Les principales mesures du programme d'urgence contre la pénurie d'eau
Ce programme vise en premier lieu à assurer l'approvisionnement en eau potable pour les zones dépendant principalement de sources d'eaux vulnérables, et à garantir l'irrigation des arbres fruitiers.
Lors de son passage, lundi 27 novembre à la Chambre des représentants, le chef du gouvernement, Saâd Eddine El Otmani, a dévoilé les mesures du programme d'urgence pour faire face à la pénurie d'eau dans plusieurs régions du Royaume.
Le comité ministériel de l'eau a tenu une réunion le 18 octobre durant laquelle il a été décidé de créer un comité technique. Ce dernier préparera un programme de priorités pour l'approvisionnement en eau potable et en eau d'irrigation.
Le Comité a proposé un programme d'urgence qui comprend notamment:
- l'intensification de l'exploration des eaux souterraines,
- l'économie d'eau et la gestion des ressources hydriques disponibles,
- l'approvisionnement en eau potable et en eau d'irrigation des arbres fruitiers à travers l'utilisation des camions-citernes,
- l'augmentation de la production d'eau potable dans certains centres ruraux et périurbains,
- l'établissement de points de distribution d'eau pour l'abreuvement du cheptel,
- la mise à niveau et l'entretien des canaux d'irrigation de petite et moyenne taille.

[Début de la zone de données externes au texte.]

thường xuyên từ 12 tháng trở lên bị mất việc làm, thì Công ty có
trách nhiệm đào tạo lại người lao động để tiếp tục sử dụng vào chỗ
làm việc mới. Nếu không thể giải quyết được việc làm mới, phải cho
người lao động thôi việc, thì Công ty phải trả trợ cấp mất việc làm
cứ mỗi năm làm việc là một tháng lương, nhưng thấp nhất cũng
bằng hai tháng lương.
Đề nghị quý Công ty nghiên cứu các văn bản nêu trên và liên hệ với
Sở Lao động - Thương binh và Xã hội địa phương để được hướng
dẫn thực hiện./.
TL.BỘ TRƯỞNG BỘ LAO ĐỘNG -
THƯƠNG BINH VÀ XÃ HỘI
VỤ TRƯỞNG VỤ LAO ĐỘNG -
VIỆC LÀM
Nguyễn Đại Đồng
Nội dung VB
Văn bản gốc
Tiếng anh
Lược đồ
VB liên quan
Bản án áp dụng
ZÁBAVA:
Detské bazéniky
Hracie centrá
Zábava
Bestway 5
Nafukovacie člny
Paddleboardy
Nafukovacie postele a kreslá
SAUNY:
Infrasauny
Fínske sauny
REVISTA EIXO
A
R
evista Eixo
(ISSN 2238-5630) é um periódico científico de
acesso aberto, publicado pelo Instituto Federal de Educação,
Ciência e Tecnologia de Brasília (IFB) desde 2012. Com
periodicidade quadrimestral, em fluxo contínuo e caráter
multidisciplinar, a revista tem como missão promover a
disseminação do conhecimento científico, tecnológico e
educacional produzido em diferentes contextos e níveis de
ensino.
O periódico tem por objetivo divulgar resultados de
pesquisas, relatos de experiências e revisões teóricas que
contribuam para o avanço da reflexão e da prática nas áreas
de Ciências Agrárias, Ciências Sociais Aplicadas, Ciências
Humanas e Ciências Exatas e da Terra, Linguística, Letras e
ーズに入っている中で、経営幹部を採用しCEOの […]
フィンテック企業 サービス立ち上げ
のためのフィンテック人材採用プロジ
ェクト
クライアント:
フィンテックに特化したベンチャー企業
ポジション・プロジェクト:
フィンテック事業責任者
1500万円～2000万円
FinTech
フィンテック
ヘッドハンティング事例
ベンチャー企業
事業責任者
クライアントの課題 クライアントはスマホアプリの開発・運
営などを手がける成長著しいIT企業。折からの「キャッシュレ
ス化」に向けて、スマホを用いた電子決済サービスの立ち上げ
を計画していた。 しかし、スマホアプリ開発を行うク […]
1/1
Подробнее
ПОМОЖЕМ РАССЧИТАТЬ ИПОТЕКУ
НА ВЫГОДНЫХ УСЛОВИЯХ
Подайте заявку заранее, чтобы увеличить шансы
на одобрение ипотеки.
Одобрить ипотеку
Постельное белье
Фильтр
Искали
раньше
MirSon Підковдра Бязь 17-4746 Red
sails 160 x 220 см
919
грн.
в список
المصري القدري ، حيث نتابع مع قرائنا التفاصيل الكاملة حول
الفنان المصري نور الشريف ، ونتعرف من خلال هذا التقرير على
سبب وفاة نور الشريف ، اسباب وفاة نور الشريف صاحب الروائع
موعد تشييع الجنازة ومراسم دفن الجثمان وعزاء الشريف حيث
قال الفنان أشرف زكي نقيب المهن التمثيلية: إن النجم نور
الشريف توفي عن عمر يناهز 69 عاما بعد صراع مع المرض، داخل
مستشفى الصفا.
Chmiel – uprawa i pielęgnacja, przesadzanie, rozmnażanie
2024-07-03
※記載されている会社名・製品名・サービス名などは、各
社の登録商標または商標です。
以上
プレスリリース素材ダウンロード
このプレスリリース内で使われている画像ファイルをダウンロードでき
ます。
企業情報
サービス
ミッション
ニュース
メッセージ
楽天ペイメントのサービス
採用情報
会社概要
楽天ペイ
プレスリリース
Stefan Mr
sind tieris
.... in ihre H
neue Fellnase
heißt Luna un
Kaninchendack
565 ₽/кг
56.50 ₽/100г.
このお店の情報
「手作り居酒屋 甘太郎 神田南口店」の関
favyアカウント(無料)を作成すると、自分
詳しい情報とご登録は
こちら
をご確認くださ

Accélérer les investissements
Selon le chef du gouvernement, le comité a également proposé un programme pour accélérer les investissements dans le secteur de l'eau en proposant des solutions innovantes et structurelles, visant à améliorer l'approvisionnement en eau potable et d’irrigation, notamment pour les bassins les plus touchés par le déficit hydrique, et ce durant la période allant de 2018 à 2025.
Ce programme vise principalement à développer l'approvisionnement à travers:
- la construction de nouveaux barrages ou l'augmentation de la capacité de stockage de certains d'entre eux,
- l'établissement des usines de dessalement,
- la réutilisation des eaux usées,
- le renforcement de la production et la distribution d'eau potable,
- l'amélioration de la performance des réseaux de production et de distribution d'eau potable ainsi que l’économie et la valorisation de l'eau d’irrigation,
- continuer d'approvisionner le monde rural en eau potable à travers la poursuite de la mise en œuvre des programmes en cours,
- le développement d'un programme supplémentaire pour les villages qui n'étaient pas concernés par les anciens programmes.
Ces mesures, basées sur la diversification des sources d'approvisionnement et qui ne dépendent pas seulement des pluies et précipitations, permettront au Royaume de faire face à la demande croissante sur les ressources en eau, d'assurer la sécurité de l'eau du pays et de réduire l'impact des changements climatiques, a relevé M. El Otmani.
D'autres mesures visent également le renforcement du recours à la désalinisation de l'eau de mer pour augmenter l'approvisionnement en eau des principaux pôles urbains côtiers.
Il s'agit de:
- l'adoption d'un Plan national de l'eau et la mise en œuvre des programmes y afférents,
- la gestion de la demande d'eau à travers l'augmentation de la performance des réseaux de distribution d'eau potable,
- la transformation des systèmes d'irrigation traditionnels aux systèmes localisés d'irrigation pour la distribution de 51.000 hectares par an,
- la construction de 25 barrages, soit 5 par an pour la période 2017-2021, et de dix petits barrages annuellement.
Des projets à l'étude
Un certain nombre de projets sont à l'étude pour assurer que de nombreux pôles urbains puissent être alimentés en eau, comme Casablanca, Al Hoceima, Nador et Driouch et El Jadida-Safi, en plus de Massa et Dakhla, a dit le chef du gouvernement.
Concernant le traitement des eaux usées, un prolongement du Programme national d'assainissement liquide et d'épuration des eaux usées (PNA) est en cours de préparation. Il sera dédié essentiellement au milieu urbain et semi urbain, pour inclure les zones rurales, ce qui permettra l'intégration des trois programmes nationaux: un programme national d'assainissement liquide en milieu urbain, un autre en milieu rural en plus du programme d'épuration des eaux usées.
La première étape se déroulera entre 2018-2025 et concernera l'intégration des grands centres ruraux et émergents, alors que la deuxième phase (2026-2030) sera axée sur la réalisation des projets d'assainissement liquide dans les moyens et grands centres. La phase finale (2031-2040), quant à elle, veillera à généraliser l'assainissement liquide pour bénéficier à d'autres douars et villages.